MP Kennedy Anyapong had threatened assassinated journalist Ahmed Hussein-Suale Divela (top) in 2018

Unfazed by high-risk conditions, Divela was known for never allowing anything to stand between him and a big story. In a pained remark following the killing, Anas acknowledged Divela’s position as second-in-command of the team that pulled off two of Tiger Eye’s most successful assignments — Ghana in the Eyes of God and Number 12.

Ghana in the Eyes of God, a 2015 undercover investigation of the country’s criminal-justice system, caught on camera 30 judges and dozens of judicial officials accepting bribes for helping to subvert the course of justice. Seven high-court judges were exposed and suspended as a result.

Number 12 blew the whistle on corrupt football referees across Africa, who had taken bribes to fix matches. A number of Ghanaian referees and Kwesi Nyantakyi, head of the Ghanaian Football Association, were caught accepting money from Tiger Eye journalists posing as intermediaries. In addition to Nyantakyi, who was banned from football for life, the sting implicated 77 referees and 14 officials.

Buoyed by their success in Ghana, the undercover team took their cameras into several other African countries, including Kenya, the Gambia and Nigeria, where investigations revealed a similar situation of endemic bribery. In the wake of Divela’s assassination, fingers are being pointed by and at different enemy camps.

Some suspect that the assassination was arranged by the African football community; organised-crime groups are fast taking over the sports-betting business. Match-fixing, the influencing of sponsorship deals and the bribing of officials are just some of the rackets accompanying an industry marred by fake football academies and fake agents, who steal fortunes from rich and poor families alike for the promise of getting their sons a place in the European leagues.

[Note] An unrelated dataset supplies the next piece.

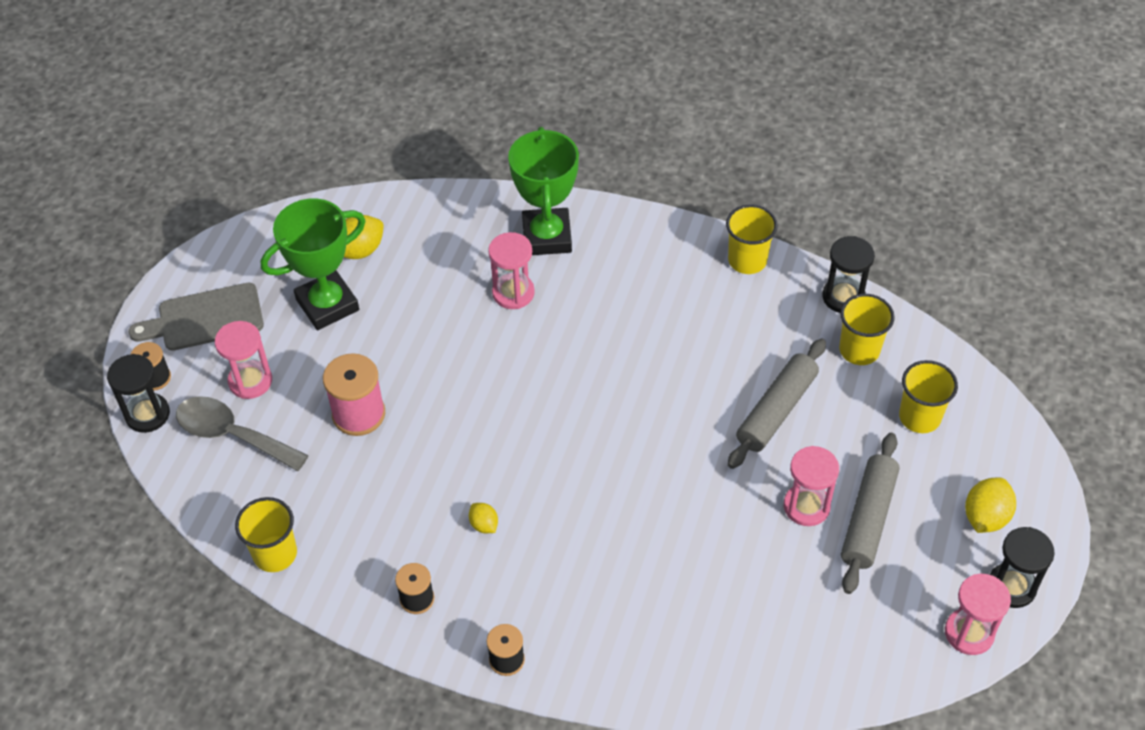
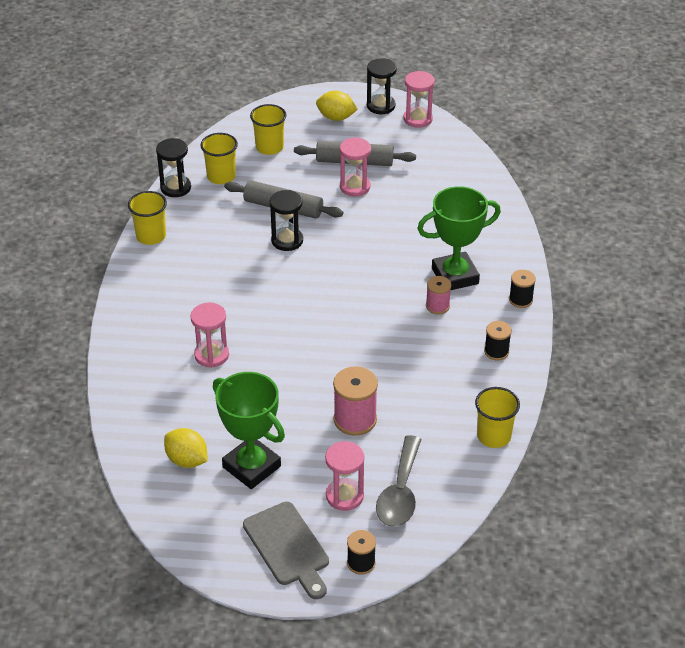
camera: 105 degrees left, 10 degrees down
(147, 414) = (399, 556): black hourglass -> black hourglass (287, 240)
(484, 525) = (425, 330): yellow lemon -> none
(525, 550) = (437, 306): none -> pink spool
(547, 236) = (148, 346): green trophy -> green trophy (455, 276)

People watch a documentary called “Number 12” by investigative journalist Anas Aremeyaw Anas about former Ghanian Football Association (GFA) president Kwesi Nyantakyi, at Trade Fair Centre in Accra on June 10, 2018. – Ghanian Football Association (GFA) president Kwesi Nyantakyi resigned on Friday just hours after world football governing body FIFA hit him with a 90-day suspension over corruption claims. Nyantakyi was accused in an explosive documentary called ‘Number 12’, aired on Wednesday by investigative journalist Anas Aremeyaw Anas, of soliciting bribes amounting to several million dollars. (Photo by CRISTINA ALDEHUELA / AFP)

In September 2018, Divela had informed the Committee to Protect Journalists that his life was in danger. Kennedy Agyapong, an MP for the country’s governing New Patriotic Party and owner of the Ghanaian television station Net 2 TV, had appeared on television calling on his supporters to attack Divela as punishment for his role in the football exposé, at the same time releasing a photograph of the undercover reporter and unveiling his identity.

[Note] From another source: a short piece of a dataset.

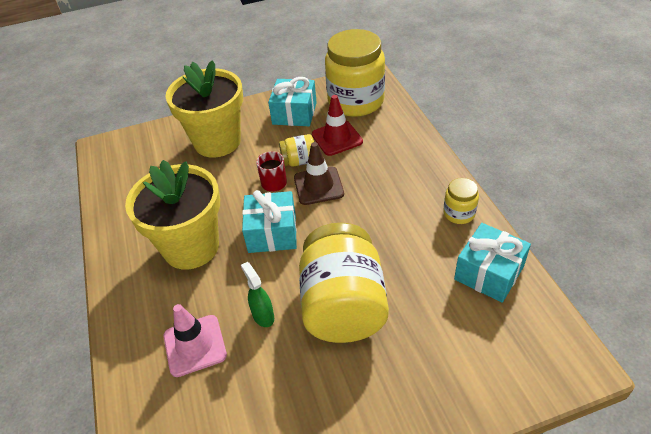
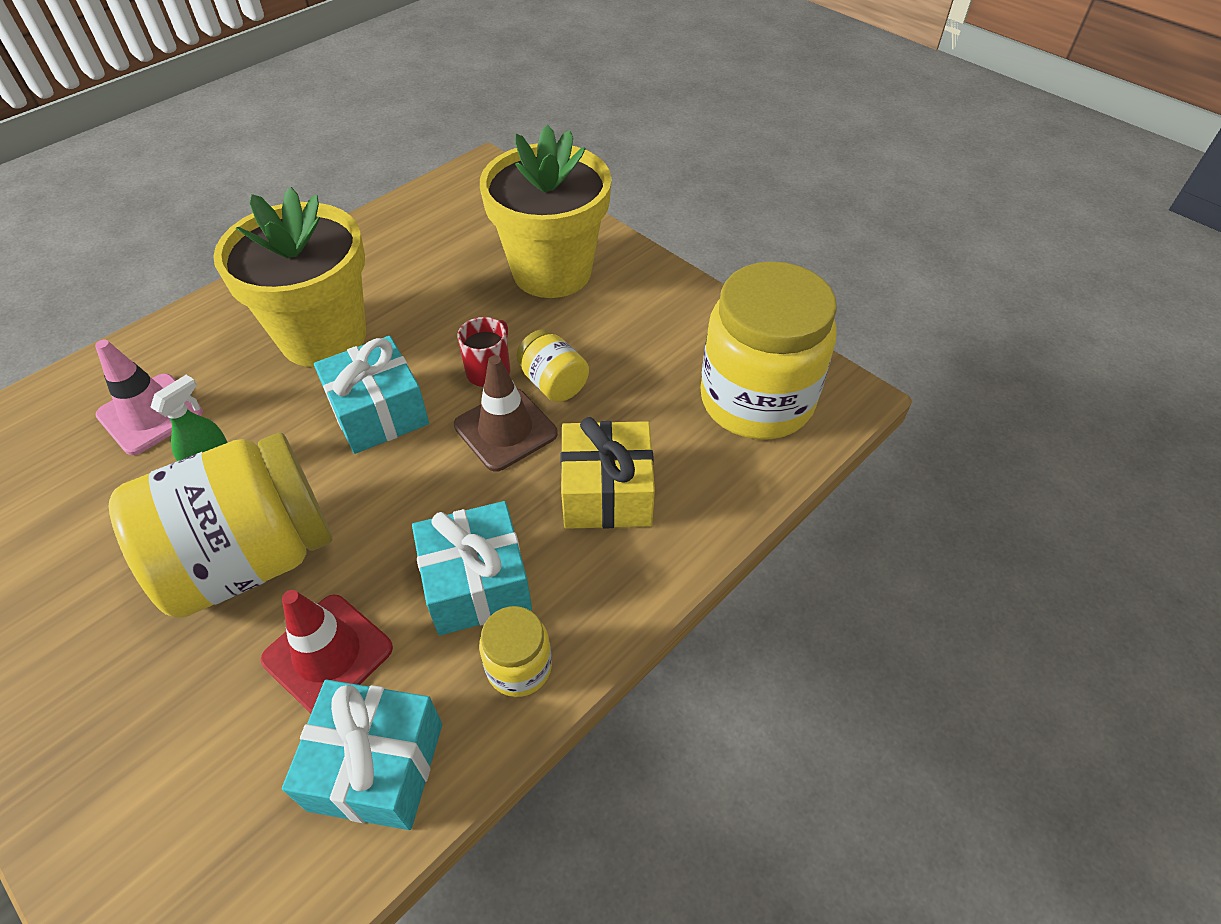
camera: 60 degrees right, 5 degrees up
(294, 113) = (671, 331): turquoise gift -> turquoise gift (476, 583)
(337, 138) = (638, 410): red traffic cone -> red traffic cone (328, 654)
(379, 161) = (607, 492): none -> yellow gift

Four months earlier, Agyapong had made another angry television appearance, this time on Adom TV, during which, in the course of his outbursts, he drew his forefinger across his neck in a throat-slitting gesture. It is clear that despite being neither a football referee nor a high-court judge, Agyapong harboured much anger towards Divela. And the police said that they have invited the MP for “informal questioning”, despite his having made public statements distancing himself from the murder.

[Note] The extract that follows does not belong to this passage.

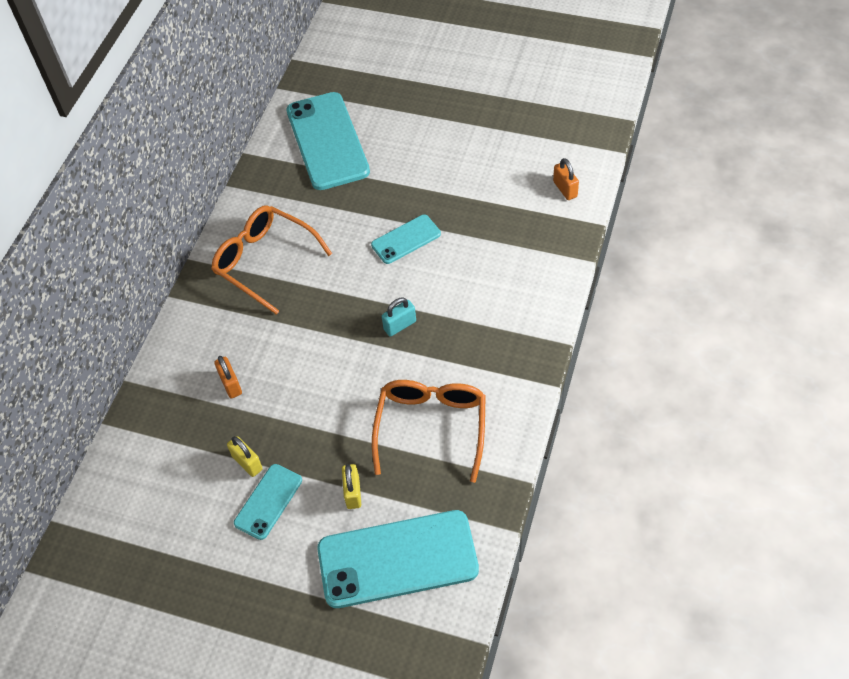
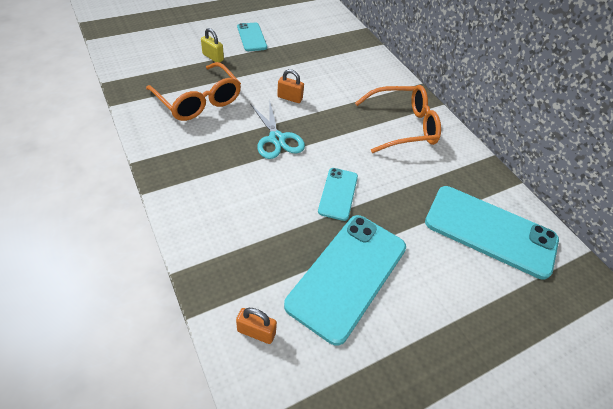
camera: 125 degrees right, 5 degrees down
(231, 384) = (332, 65): orange padlock -> orange padlock (290, 98)
(247, 463) = (280, 44): yellow padlock -> none
(397, 559) = (162, 46): turquoise phone -> turquoise phone (347, 275)
(400, 325) = (277, 139): turquoise padlock -> turquoise scissors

In response to an email inquiry about the state of the investigation into Divela’s death, Samuel Appiah Darko, a lawyer representing Tiger Eye, said: “Police investigations can best be described as slow. Nothing tangible has come up so far.”

At the time of writing, the Ghana Police Service was yet to find the smoking gun. In February 2019, assistant commissioner of police David Eklu disclosed that six people had been arrested in connection with Divela’s murder. According to police, the suspects, who remain unnamed, were interrogated and their statements taken before they were released on bail.

Eklu said that, in addition to the six suspects, the police had given statement forms to Agyapong, Nyantakyi and Anas, “all suspects in the case”. No progress report on the investigation has been provided by the police since.